══ Provided data ══

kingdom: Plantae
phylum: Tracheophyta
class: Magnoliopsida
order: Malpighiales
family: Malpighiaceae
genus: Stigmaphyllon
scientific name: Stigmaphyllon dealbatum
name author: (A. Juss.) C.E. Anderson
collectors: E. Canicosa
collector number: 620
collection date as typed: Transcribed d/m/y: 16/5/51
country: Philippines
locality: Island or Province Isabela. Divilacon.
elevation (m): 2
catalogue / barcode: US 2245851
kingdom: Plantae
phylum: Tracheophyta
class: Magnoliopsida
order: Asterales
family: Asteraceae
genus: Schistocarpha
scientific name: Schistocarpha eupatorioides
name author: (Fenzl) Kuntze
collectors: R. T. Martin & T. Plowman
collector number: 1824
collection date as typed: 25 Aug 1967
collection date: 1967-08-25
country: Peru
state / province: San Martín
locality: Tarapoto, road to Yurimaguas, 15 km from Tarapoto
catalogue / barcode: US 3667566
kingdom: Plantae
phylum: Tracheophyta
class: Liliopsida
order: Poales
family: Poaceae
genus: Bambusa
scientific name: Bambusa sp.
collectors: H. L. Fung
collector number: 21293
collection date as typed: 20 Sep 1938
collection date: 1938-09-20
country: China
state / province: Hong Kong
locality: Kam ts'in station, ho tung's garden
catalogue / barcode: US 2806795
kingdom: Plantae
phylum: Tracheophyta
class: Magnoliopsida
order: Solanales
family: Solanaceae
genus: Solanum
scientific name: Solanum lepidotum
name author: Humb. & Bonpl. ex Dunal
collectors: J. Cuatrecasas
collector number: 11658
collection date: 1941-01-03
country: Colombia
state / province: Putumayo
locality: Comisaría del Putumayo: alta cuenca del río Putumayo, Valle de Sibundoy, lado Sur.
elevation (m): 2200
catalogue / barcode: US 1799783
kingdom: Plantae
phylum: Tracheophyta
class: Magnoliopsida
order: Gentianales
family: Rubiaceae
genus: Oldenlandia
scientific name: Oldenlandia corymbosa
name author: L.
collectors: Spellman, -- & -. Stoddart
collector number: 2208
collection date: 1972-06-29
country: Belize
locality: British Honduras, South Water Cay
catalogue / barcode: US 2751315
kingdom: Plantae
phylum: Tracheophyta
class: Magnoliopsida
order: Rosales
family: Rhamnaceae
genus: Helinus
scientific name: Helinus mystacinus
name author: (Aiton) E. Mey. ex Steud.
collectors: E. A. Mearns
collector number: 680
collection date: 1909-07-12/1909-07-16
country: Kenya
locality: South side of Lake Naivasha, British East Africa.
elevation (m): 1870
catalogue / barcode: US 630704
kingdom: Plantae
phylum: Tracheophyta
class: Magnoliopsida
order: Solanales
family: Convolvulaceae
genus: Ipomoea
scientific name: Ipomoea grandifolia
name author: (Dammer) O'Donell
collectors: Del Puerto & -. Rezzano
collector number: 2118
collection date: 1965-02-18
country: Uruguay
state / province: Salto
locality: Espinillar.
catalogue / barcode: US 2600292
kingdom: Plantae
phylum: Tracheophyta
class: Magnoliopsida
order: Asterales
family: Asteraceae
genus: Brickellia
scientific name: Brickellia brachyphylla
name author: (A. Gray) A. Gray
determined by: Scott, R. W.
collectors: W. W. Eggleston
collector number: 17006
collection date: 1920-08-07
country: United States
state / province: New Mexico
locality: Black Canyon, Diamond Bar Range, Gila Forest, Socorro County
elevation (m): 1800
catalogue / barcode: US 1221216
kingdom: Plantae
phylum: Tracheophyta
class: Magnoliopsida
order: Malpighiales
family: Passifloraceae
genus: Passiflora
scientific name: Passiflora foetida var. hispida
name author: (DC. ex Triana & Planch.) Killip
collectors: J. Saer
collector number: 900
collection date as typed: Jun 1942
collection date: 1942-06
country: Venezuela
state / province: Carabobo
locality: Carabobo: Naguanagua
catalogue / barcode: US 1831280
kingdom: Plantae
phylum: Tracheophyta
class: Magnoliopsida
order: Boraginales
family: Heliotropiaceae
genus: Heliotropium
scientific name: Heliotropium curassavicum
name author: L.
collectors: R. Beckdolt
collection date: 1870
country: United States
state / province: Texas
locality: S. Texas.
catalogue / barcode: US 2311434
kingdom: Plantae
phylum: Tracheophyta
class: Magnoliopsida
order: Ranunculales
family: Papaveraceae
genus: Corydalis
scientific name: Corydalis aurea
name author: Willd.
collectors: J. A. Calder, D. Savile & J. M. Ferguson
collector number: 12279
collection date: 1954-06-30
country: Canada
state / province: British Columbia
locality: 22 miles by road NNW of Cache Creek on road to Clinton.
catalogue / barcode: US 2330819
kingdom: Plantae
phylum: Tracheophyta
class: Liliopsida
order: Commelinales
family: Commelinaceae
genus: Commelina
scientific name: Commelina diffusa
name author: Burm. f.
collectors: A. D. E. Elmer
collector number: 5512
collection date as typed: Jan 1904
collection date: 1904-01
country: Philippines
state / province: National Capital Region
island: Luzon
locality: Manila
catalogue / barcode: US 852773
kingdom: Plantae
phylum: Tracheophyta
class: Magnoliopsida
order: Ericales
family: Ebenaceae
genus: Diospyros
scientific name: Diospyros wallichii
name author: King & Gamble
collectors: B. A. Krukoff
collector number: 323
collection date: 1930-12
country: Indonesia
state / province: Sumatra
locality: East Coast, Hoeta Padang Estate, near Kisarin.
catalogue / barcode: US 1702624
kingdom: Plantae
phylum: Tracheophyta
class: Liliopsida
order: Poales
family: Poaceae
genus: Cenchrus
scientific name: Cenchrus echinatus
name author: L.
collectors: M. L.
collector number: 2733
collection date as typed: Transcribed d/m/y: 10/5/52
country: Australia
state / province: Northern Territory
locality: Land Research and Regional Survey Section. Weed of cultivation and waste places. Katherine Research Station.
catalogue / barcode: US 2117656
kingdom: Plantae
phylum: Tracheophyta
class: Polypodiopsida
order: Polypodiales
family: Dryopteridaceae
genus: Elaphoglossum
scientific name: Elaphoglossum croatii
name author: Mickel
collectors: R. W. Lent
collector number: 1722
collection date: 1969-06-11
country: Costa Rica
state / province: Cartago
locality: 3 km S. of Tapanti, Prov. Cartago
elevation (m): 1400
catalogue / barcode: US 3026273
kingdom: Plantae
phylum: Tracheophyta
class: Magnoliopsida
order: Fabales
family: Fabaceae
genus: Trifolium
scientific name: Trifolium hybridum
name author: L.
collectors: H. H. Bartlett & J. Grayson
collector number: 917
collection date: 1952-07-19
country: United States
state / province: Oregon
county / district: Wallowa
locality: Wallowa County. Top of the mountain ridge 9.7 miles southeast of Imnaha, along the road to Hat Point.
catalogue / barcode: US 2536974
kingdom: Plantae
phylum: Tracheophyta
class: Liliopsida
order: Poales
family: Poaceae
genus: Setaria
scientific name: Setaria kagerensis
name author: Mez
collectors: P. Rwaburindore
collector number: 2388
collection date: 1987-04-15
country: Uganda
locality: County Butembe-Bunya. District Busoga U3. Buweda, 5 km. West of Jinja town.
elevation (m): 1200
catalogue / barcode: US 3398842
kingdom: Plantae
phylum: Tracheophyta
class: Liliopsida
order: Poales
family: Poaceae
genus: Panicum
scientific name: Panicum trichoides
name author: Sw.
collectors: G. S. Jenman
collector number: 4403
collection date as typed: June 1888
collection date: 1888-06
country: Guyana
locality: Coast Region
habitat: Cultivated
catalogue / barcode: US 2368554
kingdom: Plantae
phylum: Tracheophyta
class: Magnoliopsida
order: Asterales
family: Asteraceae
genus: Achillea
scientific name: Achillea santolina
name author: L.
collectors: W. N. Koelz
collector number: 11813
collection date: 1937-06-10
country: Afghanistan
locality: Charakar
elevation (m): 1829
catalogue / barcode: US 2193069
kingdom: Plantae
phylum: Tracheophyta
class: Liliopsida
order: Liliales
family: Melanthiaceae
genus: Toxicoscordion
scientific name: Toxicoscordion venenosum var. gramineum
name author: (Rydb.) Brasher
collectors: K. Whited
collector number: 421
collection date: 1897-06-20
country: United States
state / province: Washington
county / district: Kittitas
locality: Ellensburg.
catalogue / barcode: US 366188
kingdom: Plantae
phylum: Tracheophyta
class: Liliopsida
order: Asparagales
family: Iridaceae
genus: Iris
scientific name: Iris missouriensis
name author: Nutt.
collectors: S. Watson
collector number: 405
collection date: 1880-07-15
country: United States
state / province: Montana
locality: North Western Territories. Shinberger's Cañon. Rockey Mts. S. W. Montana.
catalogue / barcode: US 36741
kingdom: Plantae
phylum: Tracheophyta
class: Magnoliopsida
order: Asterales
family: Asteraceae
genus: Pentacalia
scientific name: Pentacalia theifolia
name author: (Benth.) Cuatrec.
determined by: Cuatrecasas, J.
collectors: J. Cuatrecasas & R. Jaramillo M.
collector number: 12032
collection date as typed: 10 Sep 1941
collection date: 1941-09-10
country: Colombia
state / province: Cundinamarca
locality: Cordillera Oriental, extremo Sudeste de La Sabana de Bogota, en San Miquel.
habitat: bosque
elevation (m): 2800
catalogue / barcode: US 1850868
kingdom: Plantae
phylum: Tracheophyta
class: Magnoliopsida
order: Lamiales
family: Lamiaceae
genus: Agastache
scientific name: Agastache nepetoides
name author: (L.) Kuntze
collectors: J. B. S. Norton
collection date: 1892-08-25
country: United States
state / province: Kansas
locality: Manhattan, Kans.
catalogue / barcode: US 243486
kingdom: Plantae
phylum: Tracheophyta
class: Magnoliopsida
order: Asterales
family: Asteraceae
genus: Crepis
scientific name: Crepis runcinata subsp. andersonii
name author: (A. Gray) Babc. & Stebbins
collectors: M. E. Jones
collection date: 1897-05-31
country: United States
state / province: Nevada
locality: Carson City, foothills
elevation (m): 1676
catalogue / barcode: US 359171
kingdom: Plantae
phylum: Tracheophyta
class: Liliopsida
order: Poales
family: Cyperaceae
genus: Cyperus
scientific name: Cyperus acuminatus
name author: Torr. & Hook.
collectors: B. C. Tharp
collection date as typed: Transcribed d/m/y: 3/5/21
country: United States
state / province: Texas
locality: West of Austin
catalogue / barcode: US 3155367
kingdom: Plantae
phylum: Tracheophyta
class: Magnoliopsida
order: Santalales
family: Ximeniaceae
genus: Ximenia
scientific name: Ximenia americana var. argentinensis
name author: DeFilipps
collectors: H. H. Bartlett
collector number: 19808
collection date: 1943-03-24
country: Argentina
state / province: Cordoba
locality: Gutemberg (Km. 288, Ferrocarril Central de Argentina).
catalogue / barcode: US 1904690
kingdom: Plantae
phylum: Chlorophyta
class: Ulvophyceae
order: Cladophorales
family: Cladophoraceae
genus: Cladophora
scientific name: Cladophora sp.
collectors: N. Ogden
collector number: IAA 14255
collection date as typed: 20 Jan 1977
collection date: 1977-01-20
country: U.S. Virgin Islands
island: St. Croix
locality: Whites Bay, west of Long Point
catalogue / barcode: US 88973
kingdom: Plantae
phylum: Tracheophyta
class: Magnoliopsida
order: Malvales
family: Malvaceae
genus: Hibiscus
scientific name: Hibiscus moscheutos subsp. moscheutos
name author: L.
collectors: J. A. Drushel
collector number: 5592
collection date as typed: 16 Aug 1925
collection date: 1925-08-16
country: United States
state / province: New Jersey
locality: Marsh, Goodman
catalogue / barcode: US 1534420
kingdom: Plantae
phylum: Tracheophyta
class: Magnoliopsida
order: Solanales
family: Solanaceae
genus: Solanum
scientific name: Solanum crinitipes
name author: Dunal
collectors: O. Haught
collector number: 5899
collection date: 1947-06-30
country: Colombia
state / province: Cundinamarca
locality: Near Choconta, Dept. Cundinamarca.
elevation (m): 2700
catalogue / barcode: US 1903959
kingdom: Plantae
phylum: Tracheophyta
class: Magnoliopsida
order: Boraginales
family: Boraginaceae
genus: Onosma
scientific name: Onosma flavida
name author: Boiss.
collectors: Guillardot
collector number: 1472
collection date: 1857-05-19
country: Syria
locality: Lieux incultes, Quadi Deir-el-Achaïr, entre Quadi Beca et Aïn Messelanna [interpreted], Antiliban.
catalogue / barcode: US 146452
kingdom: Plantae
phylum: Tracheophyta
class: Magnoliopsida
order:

═══

### To do
Retype the stretch of the material from the line containing "genus: Brickellia" through the line containing "state / province: Carabobo", keeping every line identical to the original.

### Exercise answer
genus: Brickellia
scientific name: Brickellia brachyphylla
name author: (A. Gray) A. Gray
determined by: Scott, R. W.
collectors: W. W. Eggleston
collector number: 17006
collection date: 1920-08-07
country: United States
state / province: New Mexico
locality: Black Canyon, Diamond Bar Range, Gila Forest, Socorro County
elevation (m): 1800
catalogue / barcode: US 1221216
kingdom: Plantae
phylum: Tracheophyta
class: Magnoliopsida
order: Malpighiales
family: Passifloraceae
genus: Passiflora
scientific name: Passiflora foetida var. hispida
name author: (DC. ex Triana & Planch.) Killip
collectors: J. Saer
collector number: 900
collection date as typed: Jun 1942
collection date: 1942-06
country: Venezuela
state / province: Carabobo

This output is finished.